Veganism is for everyone, Black chef Jenné Claiborne announces in her video on “The Surprisingly Black History of Veganism.”
In the 3-minute eyeopener, Claiborne — a vegan personal chef based in New York City and the blogger behind Sweet Potato Soul — recaps that some of society’s beliefs about being vegan are spot on. But others, including that the lifestyle only attracts white people who are yoga types, are dead wrong.
Yes, a vegan lifestyle — one that excludes meat, dairy, and all other animal-derived products — can improve people’s health. Yes, it’s better for the environment. But no, it’s not an exclusively “white” choice, Claiborne says.
“You may be surprised to find out that this new veganism trend is actually not that new,” she says. “And it’s not all that white either.”
Veganism in Ancient Cultures
The video traces veganism’s roots back to the ancient cultures of India, the Mediterranean Basin, and Africa, where people largely relied on fruits and vegetables because they were more easily accessible.
Claiborne notes that the arrival of European settlers and colonialism changed the way these cultures ate. The introduction of livestock and commercial farming practices meant more animals, less cultivation of indigenous crops, and a path forward to the meat-centric backyard barbecues that come to mind when some people think of Black cooking today, Claiborne says.
But Tracye McQuirter, a Black public health nutritionist and author who also appears in the video, adds that Blacks always have featured prominently in the vegan movement, from indigenous people who ate plants from necessity to modern day legends who reaped the benefits of the lifestyle.
“There’s always been this river of African Americans who have been pioneers in the vegan movement,” McQuirter says.
Veganism and Social Justice
McQuirter was a sophomore at Amherst College when she heard a speech from the legendary Dick Gregory, a civil rights activist known for his satirical humor and his rare ability to bridge the gap between white and Black audiences during segregation.
McQuirter said she never thought she would be a vegan. But within a year of hearing Gregory speak about the plight of Black people, and how unhealthily people ate, she went vegetarian. Within a year and a half from his speech, she went fully vegan.

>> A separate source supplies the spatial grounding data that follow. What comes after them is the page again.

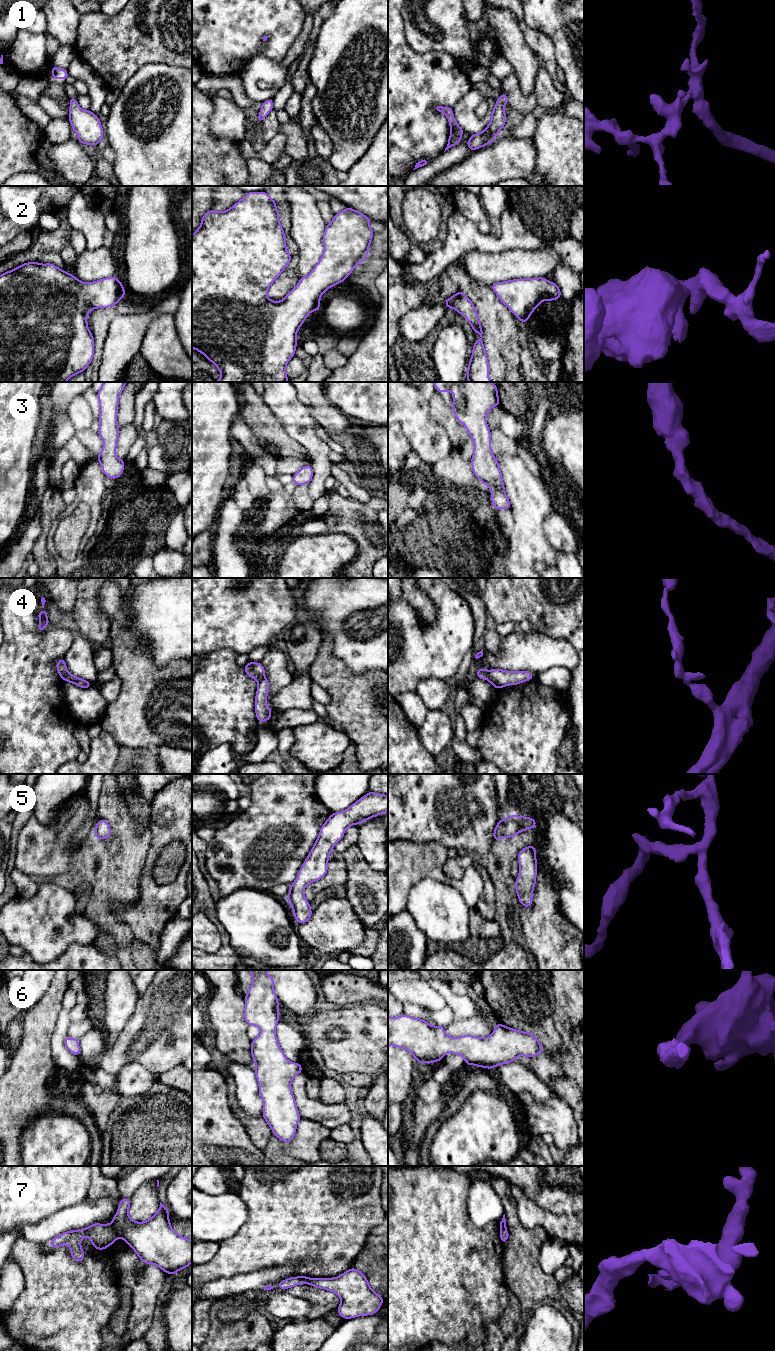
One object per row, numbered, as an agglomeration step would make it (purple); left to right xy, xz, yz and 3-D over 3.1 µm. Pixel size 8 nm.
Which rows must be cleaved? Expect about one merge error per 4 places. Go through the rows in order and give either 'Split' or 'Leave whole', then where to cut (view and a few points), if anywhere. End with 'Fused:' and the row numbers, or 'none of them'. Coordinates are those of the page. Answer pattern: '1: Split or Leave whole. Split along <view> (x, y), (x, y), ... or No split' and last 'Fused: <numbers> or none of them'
1: Leave whole. No split
2: Leave whole. No split
3: Leave whole. No split
4: Split. Split along xy (67, 671), (63, 679)
5: Leave whole. No split
6: Leave whole. No split
7: Split. Split along xy (110, 1224), (118, 1236)
Fused: 4, 7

Gregory became vegetarian in 1965, after his civil rights work introduced him to the concept of nonviolence. Later in his life, after being diagnosed with a lymphoma, he chose to use herbs, exercise, and vitamins rather than chemotherapy to kick the cancer into remission.
He authored the highly acclaimed “Dick Gregory’s Natural Diet for Folks Who Eat: Cookin’ with Mother Nature,” a cookbook he assembled with the aim of improving Black life expectancy and quality of life.

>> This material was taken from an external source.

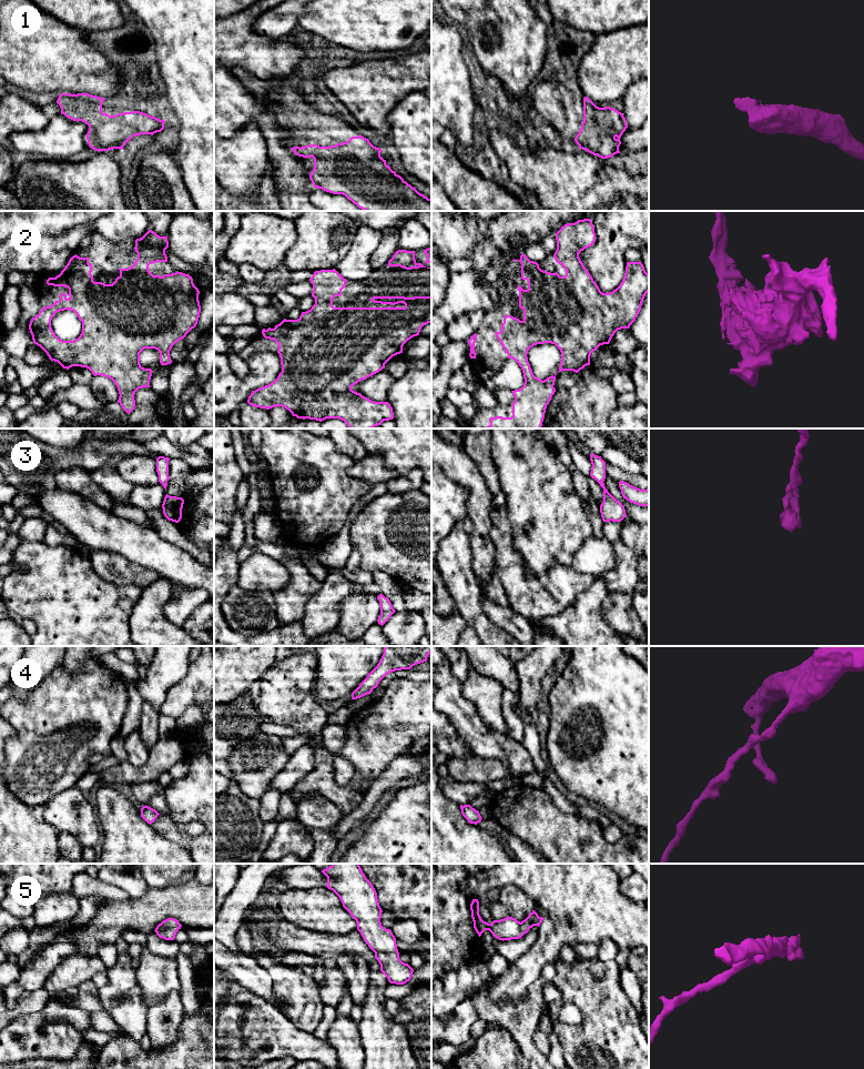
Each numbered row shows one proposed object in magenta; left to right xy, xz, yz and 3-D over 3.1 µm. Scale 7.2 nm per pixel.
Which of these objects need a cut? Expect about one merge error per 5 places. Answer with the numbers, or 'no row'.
no row

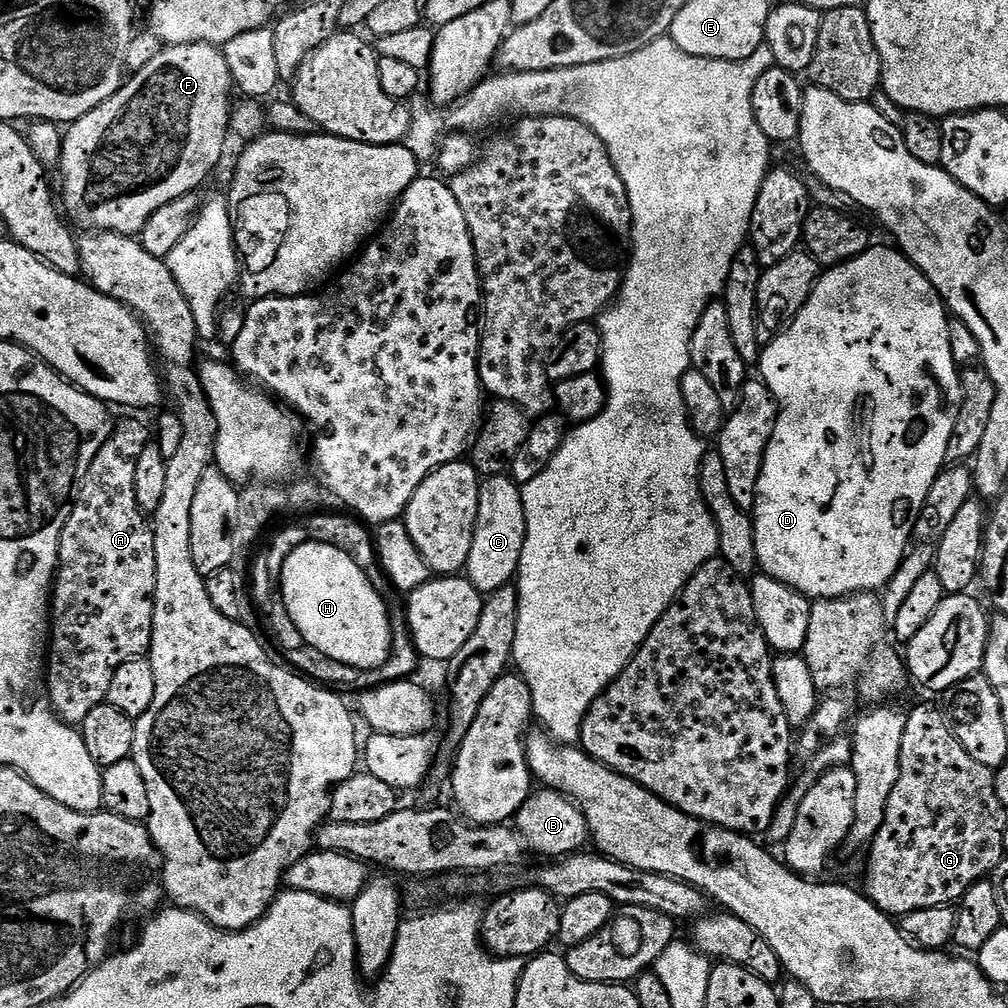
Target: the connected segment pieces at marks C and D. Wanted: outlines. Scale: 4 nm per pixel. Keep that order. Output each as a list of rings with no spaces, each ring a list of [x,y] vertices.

Gregory also advocated for numerous other social justice causes in his lifetime, including women’s rights, Native American rights, and environmental rights. In one of his most famous quotes, Gregory expounded on the intersectionality of animal rights and human rights.

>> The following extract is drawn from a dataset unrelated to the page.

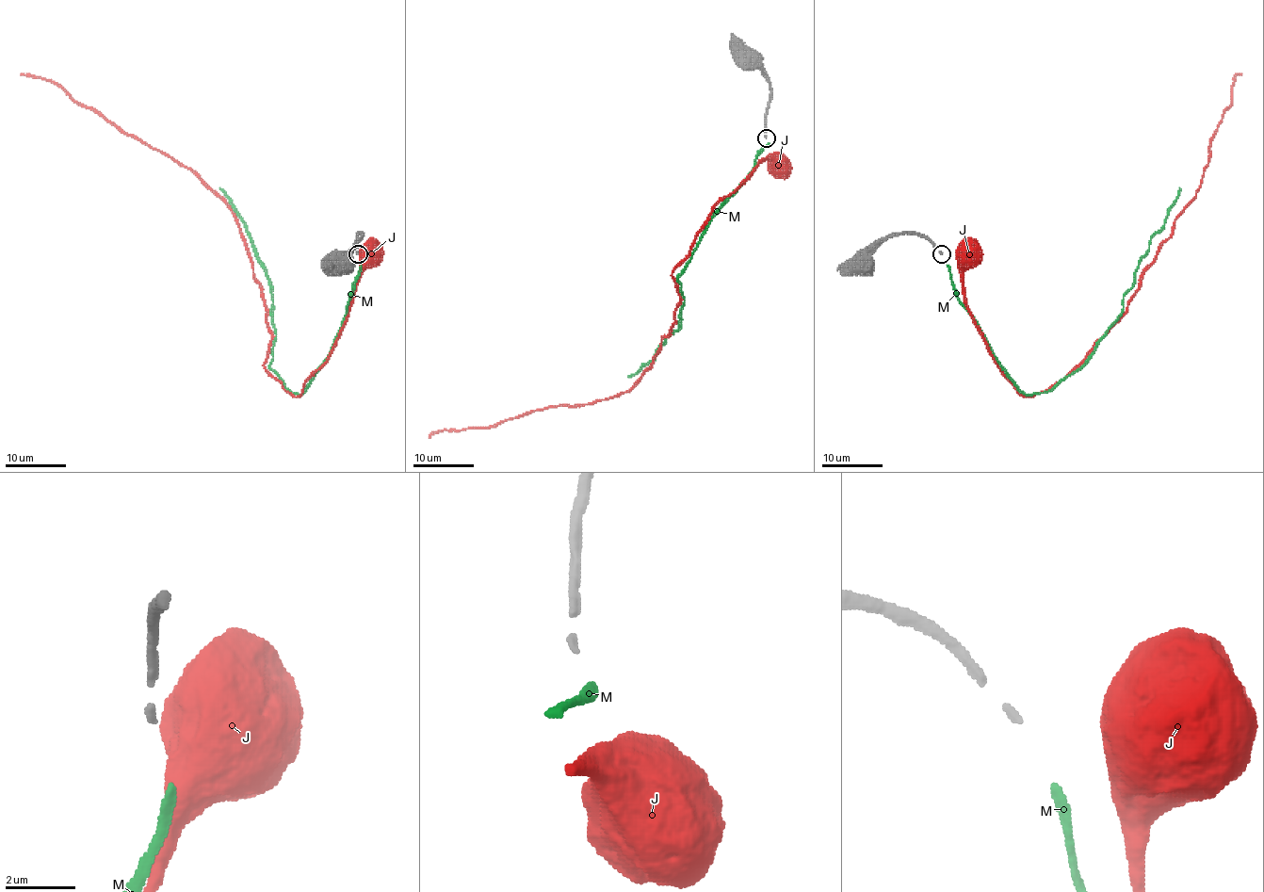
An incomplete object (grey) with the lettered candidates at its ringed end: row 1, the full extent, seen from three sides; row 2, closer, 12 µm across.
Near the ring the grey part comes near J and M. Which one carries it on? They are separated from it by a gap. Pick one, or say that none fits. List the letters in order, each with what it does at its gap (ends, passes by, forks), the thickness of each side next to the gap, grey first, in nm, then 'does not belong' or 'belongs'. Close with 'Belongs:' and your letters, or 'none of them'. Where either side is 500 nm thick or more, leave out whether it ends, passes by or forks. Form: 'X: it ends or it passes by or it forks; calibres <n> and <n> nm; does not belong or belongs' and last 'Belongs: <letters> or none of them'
J: calibres 200 and 700 nm; does not belong
M: it ends; calibres 200 and 240 nm; belongs
Belongs: M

“Because I am a civil rights activist, I am also an animal rights activist,” he said. “Animals and humans suffer and die alike. Violence causes the same pain, the same spilling of blood, the same stench of death, the same arrogant, cruel and vicious taking of life. We shouldn’t be a part of it.”
That’s a sentiment echoed by Aph Ko, the founder of Black Vegans Rock. Also featured in the video, Ko says she learned early into her journey that a connection existed between animal rights and human rights.
“A lot of black veganism is not just about Black people eating kale or whatever,” she says. “It’s talking about the world, talking about oppression in a totally different way, and re-envisioning a more liberating world, taking into account animal experiences as well.”
Veganism and Hip-Hop
Claiborne also points to numerous Black artists — including Taraji P. Henson, Erykah Badu, Jay-Z, and A$AP Rocky — who have gone vegan.
She points out that a “whole lot of rappers” are getting vocal about animal rights.
“Hip hop and veganism lately are going together like Kanye and a muted color palette,” she quips in the video.
Vegetables are “so hot,” she adds, that one one rapper who goes by “Caseyveggies” — who isn’t even vegan — has incorporated them into his name and his song lyrics.
“There you have it folks,” she concludes. “Veganism is for everyone.”